> _RECORDS FOR THIS EXERCISE_
Segment Open
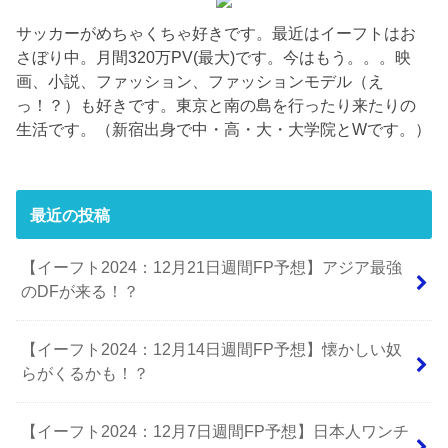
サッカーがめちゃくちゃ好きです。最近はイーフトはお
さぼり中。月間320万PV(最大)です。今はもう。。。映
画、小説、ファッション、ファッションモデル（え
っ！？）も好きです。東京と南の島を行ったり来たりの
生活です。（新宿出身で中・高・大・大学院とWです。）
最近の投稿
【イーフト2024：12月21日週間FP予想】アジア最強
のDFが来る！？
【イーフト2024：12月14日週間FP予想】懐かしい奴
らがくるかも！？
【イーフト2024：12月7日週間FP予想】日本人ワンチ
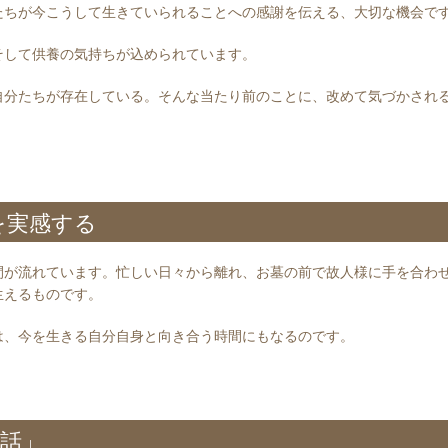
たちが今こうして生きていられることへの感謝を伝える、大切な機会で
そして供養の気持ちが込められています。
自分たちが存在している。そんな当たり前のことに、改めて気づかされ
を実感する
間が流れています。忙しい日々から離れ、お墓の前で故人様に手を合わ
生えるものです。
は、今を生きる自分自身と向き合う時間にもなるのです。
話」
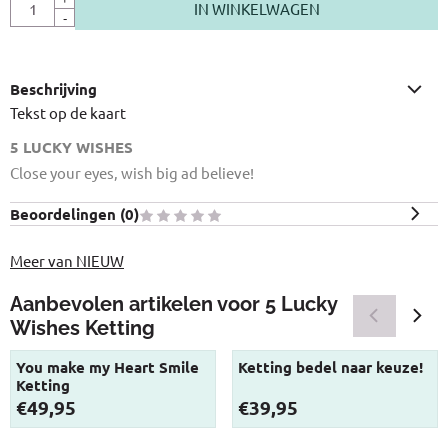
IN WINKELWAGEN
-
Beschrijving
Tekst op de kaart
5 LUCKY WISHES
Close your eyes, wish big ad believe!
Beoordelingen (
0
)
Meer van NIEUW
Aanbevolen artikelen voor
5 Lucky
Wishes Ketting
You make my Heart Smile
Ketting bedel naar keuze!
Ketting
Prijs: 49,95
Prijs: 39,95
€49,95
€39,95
Segment Closed
Segment Open
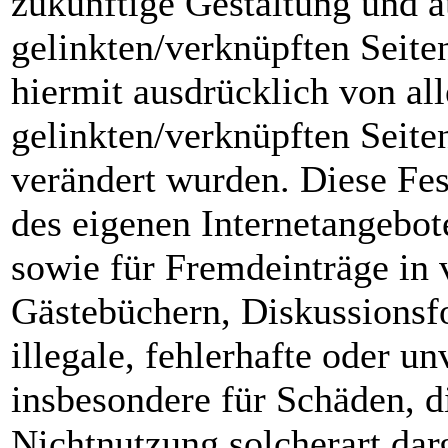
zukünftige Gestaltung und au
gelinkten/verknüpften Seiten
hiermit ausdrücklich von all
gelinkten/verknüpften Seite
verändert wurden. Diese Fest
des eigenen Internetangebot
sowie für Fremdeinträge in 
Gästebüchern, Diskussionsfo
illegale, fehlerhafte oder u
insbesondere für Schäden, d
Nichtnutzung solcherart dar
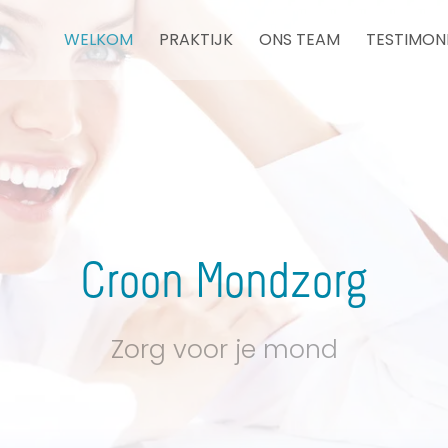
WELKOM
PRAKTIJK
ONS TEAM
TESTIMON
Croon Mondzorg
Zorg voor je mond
Segment Closed
Segment Open
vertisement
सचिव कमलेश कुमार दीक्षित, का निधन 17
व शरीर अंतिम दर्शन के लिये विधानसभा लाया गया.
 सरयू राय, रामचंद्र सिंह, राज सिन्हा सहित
Segment Closed
> _THE TASK_
Go line by line through the data above and report each one that holds the string "gelinkten".

> _WRITTEN ANSWER_
gelinkten/verknüpften Seiten
gelinkten/verknüpften Seite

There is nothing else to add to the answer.